More plans are using alternatives, but there has been a decrease in the number of pension plans allocating more than 10% of the portfolio to alternative asset classes. In addition, use of liability-driven investment (LDI) strategies is completely inconsistent – especially among the well funded plans – according to the firm.
“Alternative investments continue to be integrated into pension portfolios as another channel for mitigating risk, while providing additional return apparently. However, ongoing volatility of interest rates continues to put liability risk as a primary concern for plan sponsors,” said Jon Waite, Director, Investment Management Advice and Chief Actuary for SEI’s Institutional Group, in a statement. “The poll results show numerous inconsistencies in the use of various investment strategies, including alternatives, over the past year as plan sponsors appear to be uncertain of what’s most appropriate. This might also explain an increased interest in outsourcing as now, more than ever, plan sponsors need to maximize the benefits of external resources and the expertise they provide.”

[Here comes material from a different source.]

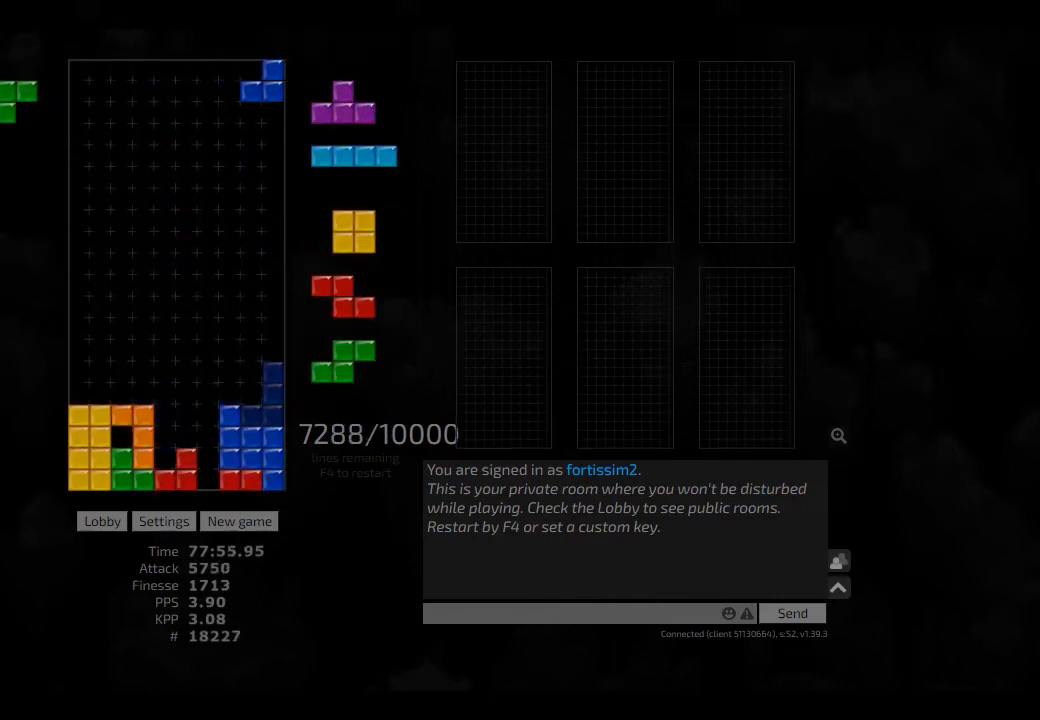
{"keys": ["left"], "events": [[84, "ccw", "up"], [84, "hd", "down"], [84, "right", "up"], [250, "cw", "down"], [250, "hd", "up"], [292, "cw", "up"], [292, "hd", "down"], [417, "hd", "up"], [417, "right", "down"], [459, "right", "up"], [500, "left", "down"]]}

This year, nearly eight out of ten (78%) of pension executives surveyed in the SEI Quick Poll reported their organization had some allocation to alternatives in the pension portfolio, compared to 51% in 2008, 53% in 2009, and 65% in 2010. However, while more plans in 2011 appear to be using alternative investments, allocations greater than 10% of the overall portfolio appear to have decreased in the past year. According to SEI’s findings, 77% of respondents with more than $300 million in pension assets allocated at least 10% of the portfolio to alternatives in 2010, compared to only 42% of pensions of the same size this year.
Meanwhile, the survey discovered widespread discrepancies in regards to liability-driven investing (LDI) strategies. A total of 57% of the respondents with pensions greater than 90% funded have no allocation whatsoever to LDI strategies. Of those from the group using LDI, 70% have at least 40% of the overall pension portfolio in LDI.
SEI’s findings compare with an April study of investment consultants in the US and Canada. Findings from Casey Quirk & Associates and eVestment Alliance’s annual survey revealed that alternatives, emerging markets, and liability-driven investment (LDI) strategies will dominate search activity this year. According to the survey, consultants expect the majority of searches to focus on hedge funds, reflecting the growing importance of the asset class for institutional investors. Additionally, the study shows that half of those surveyed expect an increase in institutional interest in inflation hedging strategies this year.
“One of the more interesting findings in this year’s consultant survey is the rising interest in private equity and real assets,” notes Casey Quirk Partner Yariv Itah in a statement. “Institutional investors increasingly manage toward outcomes rather than just excess return, and they want asset managers who can use illiquid investments to mitigate inflation risk and manage liabilities.”